> Prompt:
Print the listing in its entirety and exactly, leaving out images.

> Material provided:
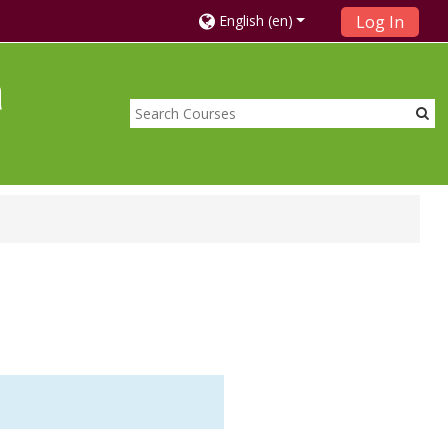
English ‎(en)‎
Log In
a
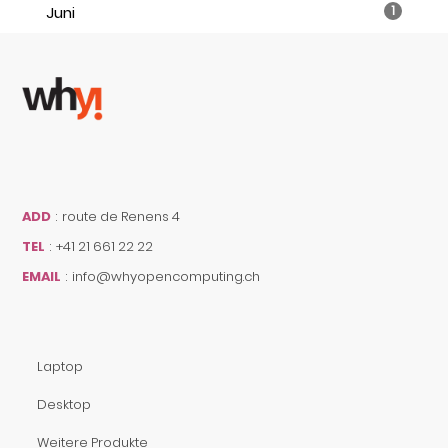
Juni
1
ADD
:
route de Renens 4
TEL
:
+41 21 661 22 22
EMAIL
:
info@whyopencomputing.ch
Laptop
Desktop
Weitere Produkte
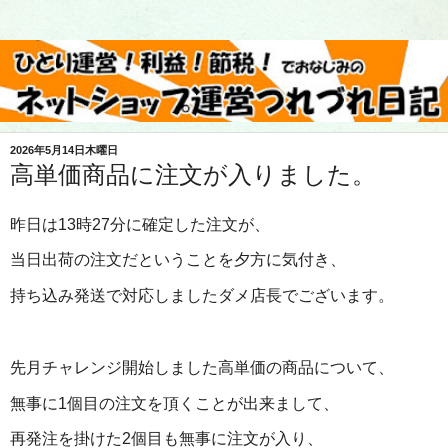
2026年5月14日木曜日
高単価商品に注文が入りました。
昨日は13時27分に確定した注文が、
当日出荷の注文だということを夕方に気付き、
持ち込み発送で対応しましたダメ店長でございます。
先月チャレンジ開始しました高単価の商品について、
無事に1個目の注文を頂くことが出来まして、
再発注を掛けた2個目も無事に注文が入り、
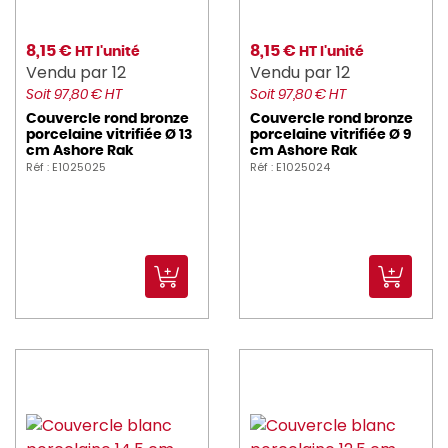
8,15 €
8,15 €
HT l'unité
HT l'unité
Vendu par 12
Vendu par 12
Soit 97,80 € HT
Soit 97,80 € HT
Couvercle rond bronze
Couvercle rond bronze
porcelaine vitrifiée Ø 13
porcelaine vitrifiée Ø 9
cm Ashore Rak
cm Ashore Rak
Réf : E1025025
Réf : E1025024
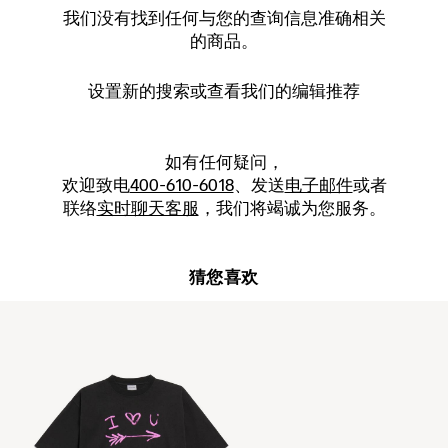
我们没有找到任何与您的查询信息准确相关
的商品。
设置新的
搜索
或查看我们的编辑推荐
如有任何疑问，
欢迎致电
400-610-6018
、发送
电子邮件
或者
联络
实时聊天客服
，我们将竭诚为您服务。
猜您喜欢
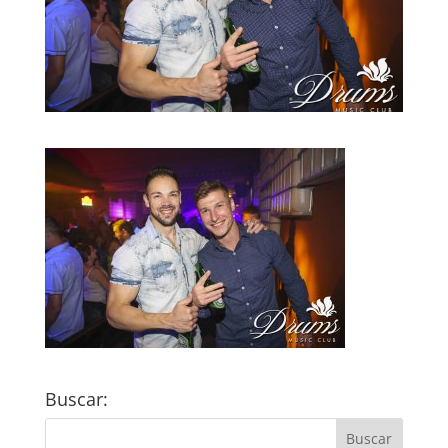
Buscar:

> Written answer:
English ‎(en)‎
Log In
a
Juni
1
ADD
:
route de Renens 4
TEL
:
+41 21 661 22 22
EMAIL
:
info@whyopencomputing.ch
Laptop
Desktop
Weitere Produkte
2026年5月14日木曜日
高単価商品に注文が入りました。
昨日は13時27分に確定した注文が、
当日出荷の注文だということを夕方に気付き、
持ち込み発送で対応しましたダメ店長でございます。
先月チャレンジ開始しました高単価の商品について、
無事に1個目の注文を頂くことが出来まして、
再発注を掛けた2個目も無事に注文が入り、
8,15 €
8,15 €
HT l'unité
HT l'unité
Vendu par 12
Vendu par 12
Soit 97,80 € HT
Soit 97,80 € HT
Couvercle rond bronze
Couvercle rond bronze
porcelaine vitrifiée Ø 13
porcelaine vitrifiée Ø 9
cm Ashore Rak
cm Ashore Rak
Réf : E1025025
Réf : E1025024
我们没有找到任何与您的查询信息准确相关
的商品。
设置新的
搜索
或查看我们的编辑推荐
如有任何疑问，
欢迎致电
400-610-6018
、发送
电子邮件
或者
联络
实时聊天客服
，我们将竭诚为您服务。
猜您喜欢
Buscar:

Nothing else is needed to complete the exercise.